Saturday, February 22, 2020

Susan Collins as "County girl"

That's the label journalist Rebecca Traister uses repeatedly to refer to U.S. Senator Susan Collins in her just published feature in New York Magazine, "The Immoderate Susan Collins."  Why "County girl"?  Well, not only is Maine a pretty rural state, it turns out that Collins grew up in a particularly remote corner, Aroostook County, also known as "the County," hence County girl.  Aroostook is a massive local government unit that borders Canada; its population is 71,872 and falling, all spread across 6,800 acres. 

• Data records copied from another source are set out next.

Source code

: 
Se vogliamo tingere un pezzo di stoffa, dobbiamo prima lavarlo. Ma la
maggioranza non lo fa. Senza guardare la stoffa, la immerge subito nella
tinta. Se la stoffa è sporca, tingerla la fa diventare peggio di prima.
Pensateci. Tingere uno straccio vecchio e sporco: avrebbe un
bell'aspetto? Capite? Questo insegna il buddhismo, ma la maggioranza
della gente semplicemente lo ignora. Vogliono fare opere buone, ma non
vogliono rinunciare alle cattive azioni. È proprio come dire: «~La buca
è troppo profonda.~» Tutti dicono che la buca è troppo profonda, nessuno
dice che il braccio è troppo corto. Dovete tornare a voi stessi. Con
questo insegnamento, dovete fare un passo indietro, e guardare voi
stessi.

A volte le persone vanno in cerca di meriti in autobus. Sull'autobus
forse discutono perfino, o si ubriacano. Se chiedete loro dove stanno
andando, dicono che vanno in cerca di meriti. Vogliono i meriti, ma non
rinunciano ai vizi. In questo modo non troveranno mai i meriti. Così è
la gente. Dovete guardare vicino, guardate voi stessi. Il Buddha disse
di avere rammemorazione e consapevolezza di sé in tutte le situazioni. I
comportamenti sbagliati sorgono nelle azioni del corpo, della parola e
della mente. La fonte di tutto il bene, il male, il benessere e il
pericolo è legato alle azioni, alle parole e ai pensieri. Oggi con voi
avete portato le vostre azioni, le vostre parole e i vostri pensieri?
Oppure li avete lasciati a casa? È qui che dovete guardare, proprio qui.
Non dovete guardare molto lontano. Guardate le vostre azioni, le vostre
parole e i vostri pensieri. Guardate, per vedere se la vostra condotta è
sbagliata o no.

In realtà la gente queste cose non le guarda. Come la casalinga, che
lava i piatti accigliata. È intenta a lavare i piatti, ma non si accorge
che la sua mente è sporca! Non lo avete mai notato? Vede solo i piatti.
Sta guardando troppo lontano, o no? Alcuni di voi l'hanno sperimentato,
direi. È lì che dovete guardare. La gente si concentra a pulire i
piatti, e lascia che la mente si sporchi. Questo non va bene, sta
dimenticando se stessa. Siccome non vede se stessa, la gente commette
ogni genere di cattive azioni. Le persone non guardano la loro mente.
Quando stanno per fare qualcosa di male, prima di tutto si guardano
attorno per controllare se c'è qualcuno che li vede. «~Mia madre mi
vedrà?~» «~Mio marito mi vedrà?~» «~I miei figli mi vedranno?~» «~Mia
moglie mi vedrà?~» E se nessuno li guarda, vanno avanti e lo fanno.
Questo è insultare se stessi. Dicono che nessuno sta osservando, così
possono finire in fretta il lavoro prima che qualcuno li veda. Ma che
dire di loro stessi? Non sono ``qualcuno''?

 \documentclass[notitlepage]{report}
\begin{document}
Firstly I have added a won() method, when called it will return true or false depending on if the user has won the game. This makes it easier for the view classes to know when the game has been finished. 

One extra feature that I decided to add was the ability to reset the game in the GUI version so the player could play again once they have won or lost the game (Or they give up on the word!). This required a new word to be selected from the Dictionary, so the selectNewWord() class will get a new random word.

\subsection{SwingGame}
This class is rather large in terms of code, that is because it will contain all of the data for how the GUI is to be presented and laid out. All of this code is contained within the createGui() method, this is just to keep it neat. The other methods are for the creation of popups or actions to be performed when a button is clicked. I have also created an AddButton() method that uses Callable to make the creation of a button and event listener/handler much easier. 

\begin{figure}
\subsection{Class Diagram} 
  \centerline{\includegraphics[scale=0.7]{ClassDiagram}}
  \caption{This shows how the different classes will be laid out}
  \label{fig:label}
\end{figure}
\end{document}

Here's an excerpt from Traister's story focusing on Collins' Aroostook roots:
Collins is from Caribou, a town of just about 8,000 in Aroostook County, Maine’s northernmost region. Aroostook, where my mother grew up on a potato farm about 60 miles south of Collins’s hometown, is rural, wooded, wild, and remote; once you get to Bangor, you keep driving more than an hour to enter it from the south. 
It’s also conservative; Maine’s liberal populations are clustered near Portland and on the coast, while everything north and west in the state is pretty red. When Collins was growing up, the County — as Aroostook is called in Maine — had a robust farming economy that has slowed, as well as military bases and a college that have since closed. 
Collins’s family has run a lumber and hardware business based in Caribou for five generations, and it wasn’t just her mother who was mayor; her father, Donald, was too, before he served five terms as a Republican in the state legislature. (Collins’s uncle was on the Maine Supreme Court and in the state senate.) 
And here's the first reference to "County girl":
Understanding Collins as a “County girl” is key to some of her appeal to Maine voters, at least to some of those who feel a rugged affection for the area and are aware of its rural character and long history of economic decline. 
Don Flannery, the head of the Maine Potato Board, who is a registered Republican (but has seldom voted a straight ticket), described his relationship with Collins as great, in part, because “she came from potato country, and grew up picking potatoes by hand, so she knew a lot about the industry.” Some years ago, when new science about low-carb diets, along with the nutritional advocacy of then–First Lady Michelle Obama, almost got potatoes kicked off school-hot-lunch and WIC programs, Flannery recalled, “Collins went to bat for the potato industry all across the U.S.” 
* * *  
Some swear that her reputation as a tough County girl is key to understanding why Collins is behaving the way she is now, politically. Speaking before impeachment proceedings, one former staffer, also raised in Aroostook, told me, “The way to get her to stand up to Trump is not to criticize her. She’s a kid from the County; she’s stubborn and she doesn’t like to be insulted. The thing to do would be to warmly tell her that standing up to Trump would be five times the courage of Margaret Chase Smith standing up to McCarthy; praise her backbone and challenge her to be great.” 
But having all that County character can be a double-edged sword, especially if part of the suspicion about you is that you’re not being straightforward or available. This is something Collins’s detractors mention again and again.
I'm a fan of Traister (who wrote Good and Mad:  The Revolutionary Power of Women's Anger), and according to an NPR interview with the journalist, Traister's mother also grew up in the County.  This personal connection suggests that Traister knows something first hand about the character profile she proffers of the remote region.

Postscript:  This Brookings Institute piece, post-election, also touches on Collins' geographical provenance.